Die einst links-islamistische Gruppe wurde bereits in den 60er Jahren gegründet, kämpfte ab Beginn der 70er Jahre gegen den Schah, war daher auch anti-amerikanisch eingestellt, und wandte sich nach der Revolution im Jahr 1979, als der von den USA gestützte Schah gestürzt wurde und die Ajatollahs einen muslimischen Staat aufbauten, unter der Führung von Masoud Rajavi gegen die neue Herrschaft. Noch 1979 aber unterstützten sie Besetzung der amerikanischen Botschaft in Teheran und sprachen sich gegen die Freilassung der Geiseln aus. In den 80er Jahren führte die Organisation eine ganze Reihe von Anschlägen gegen die Machthaber im Iran durch, nachdem diese brutal die demokratische und linke Opposition unterdrückt und zahlreiche Menschen exekutiert hatten.

Nachdem die Gruppe während des Krieges zwischen Iran und dem Irak in den 80er Jahren mit Hussein zu kooperieren und ab 1987 im Irak Lager einzurichten begann, verloren die Mudschaheddin, die einst eine Massenbewegung gewesen waren, die Unterstützung des ehemaligen iranischen Präsidenten Abdol Hassan Bani-Sadr, mit dem Rajavi im Pariser Exil das National Council of Resistance (NCR) gegründet hatte. Auch der Rückhalt in der Bevölkerung im Iran ging zurück. Angeblich sollen die Volksmudschaheddin auch den Hussein Truppen geholfen haben, die kurdischen Aufstände nach dem Golfkrieg 1991 niederzuschlagen. 1992 haben die Volksmudschaheddin Bombenanschläge gegen mehrere iranische Botschaften, darunter auch die in Bonn und in New York ausgeführt.

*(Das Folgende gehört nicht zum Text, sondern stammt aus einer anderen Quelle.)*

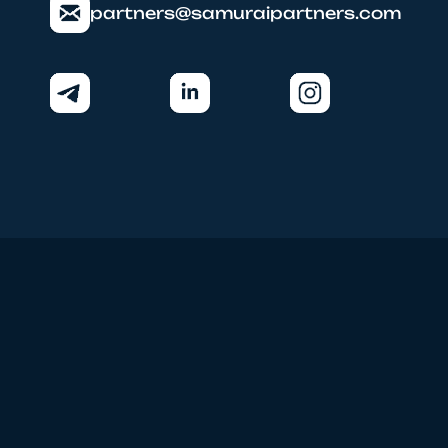
partners@samuraipartners.com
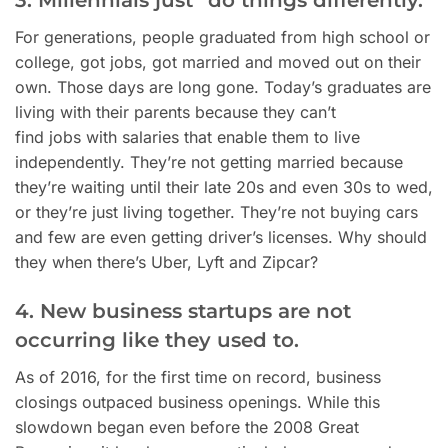
3. Millennials just “do things differently.”
For generations, people graduated from high school or
college, got jobs, got married and moved out on their
own. Those days are long gone. Today’s graduates are
living with their parents because they can’t
find jobs with salaries that enable them to live
independently.
They’re not getting married because
they’re waiting until their late 20s and even 30s to wed,
or they’re just living together.
They’re not buying cars
and few are even getting driver’s licenses. Why should
they when there’s Uber, Lyft and Zipcar?
4. New business startups are not
occurring like they used to.
As of 2016, for the first time on record, business
closings outpaced business openings. While this
slowdown began even before the 2008 Great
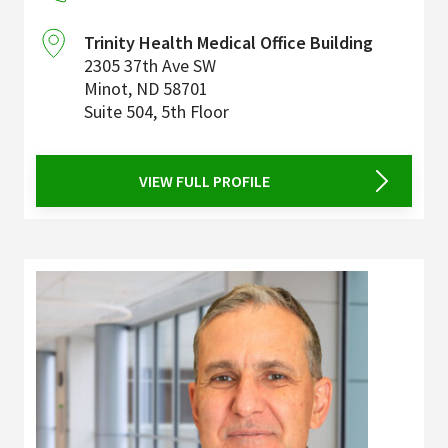
Trinity Health Medical Office Building
2305 37th Ave SW
Minot
,
ND
58701
Suite 504, 5th Floor
VIEW FULL PROFILE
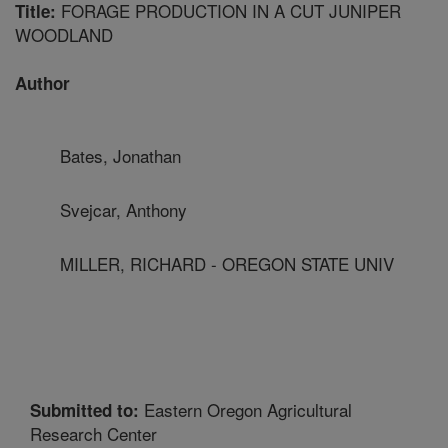
FORAGE PRODUCTION IN A CUT JUNIPER
Title:
WOODLAND
Author
Bates, Jonathan
Svejcar, Anthony
MILLER, RICHARD - OREGON STATE UNIV
Eastern Oregon Agricultural
Submitted to:
Research Center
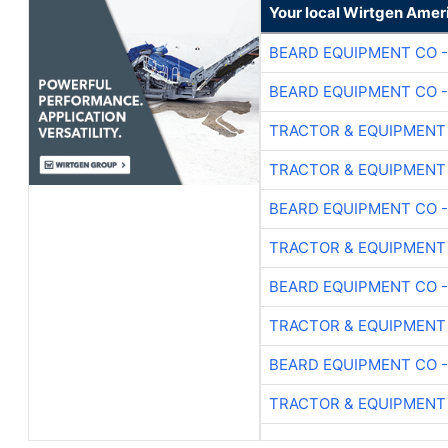
Your local Wirtgen Amer
BEARD EQUIPMENT CO -
BEARD EQUIPMENT CO -
TRACTOR & EQUIPMENT
TRACTOR & EQUIPMENT
BEARD EQUIPMENT CO -
TRACTOR & EQUIPMENT
BEARD EQUIPMENT CO -
TRACTOR & EQUIPMENT
BEARD EQUIPMENT CO -
TRACTOR & EQUIPMENT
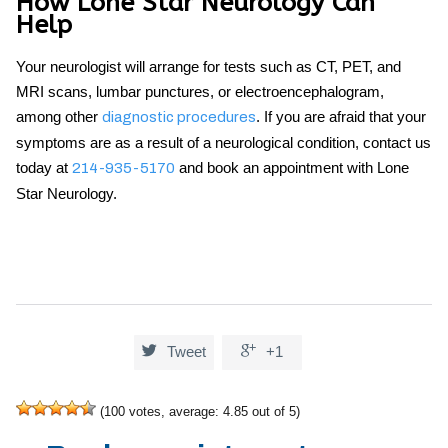
How Lone Star Neurology Can
Help
Your neurologist will arrange for tests such as CT, PET, and
MRI scans, lumbar punctures, or electroencephalogram,
among other
. If you are afraid that your
diagnostic procedures
symptoms are as a result of a neurological condition, contact us
today at
and book an appointment with Lone
214-935-5170
Star Neurology.


Tweet
+1
(
100
votes, average:
4.85
out of 5)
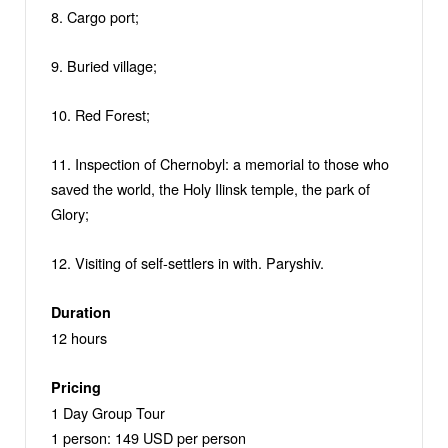
8. Cargo port;
9. Buried village;
10. Red Forest;
11. Inspection of Chernobyl: a memorial to those who
saved the world, the Holy Ilinsk temple, the park of
Glory;
12. Visiting of self-settlers in with. Paryshiv.
Duration
12 hours
Pricing
1 Day Group Tour
1 person: 149 USD per person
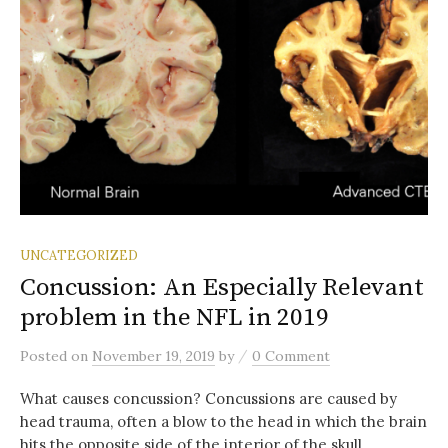
UNCATEGORIZED
Concussion: An Especially Relevant
problem in the NFL in 2019
/
Posted
on
November 19, 2019
by
0 Comment
What causes concussion? Concussions are caused by
head trauma, often a blow to the head in which the brain
hits the opposite side of the interior of the skull. ...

Revolutionär für islamische Rebellen ist, dass die Volksmudschaheddin auch für die Gleichberechtigung der Frau eintraten. In der Gruppe sollen sie die gleichen Rechte wie die Männer besitzen. Geführt wird der militärische Arm der Gruppe ebenfalls von einer Frau, auch die Hälfte der Kämpfer sollen Frauen sein. Allerdings scheint die Gruppe intern stalinistisch-autoritär geführt zu werden - und einem Persönlichkeitskult zu frönen . 1993 wurde symbolisch entschieden, dass Rajavis Frau Maryam Präsidentin werden sollte, wenn die iranische Regierung gestürzt würde. Über wieviele Kämpferinnen und Kämpfer die Organisation noch verfügt, ist nicht wirklich bekannt. Sie selbst gibt an, es seien über 30.000, manche sagen es seien bis zu 10.000, andere sprechen nur von einigen Hundert.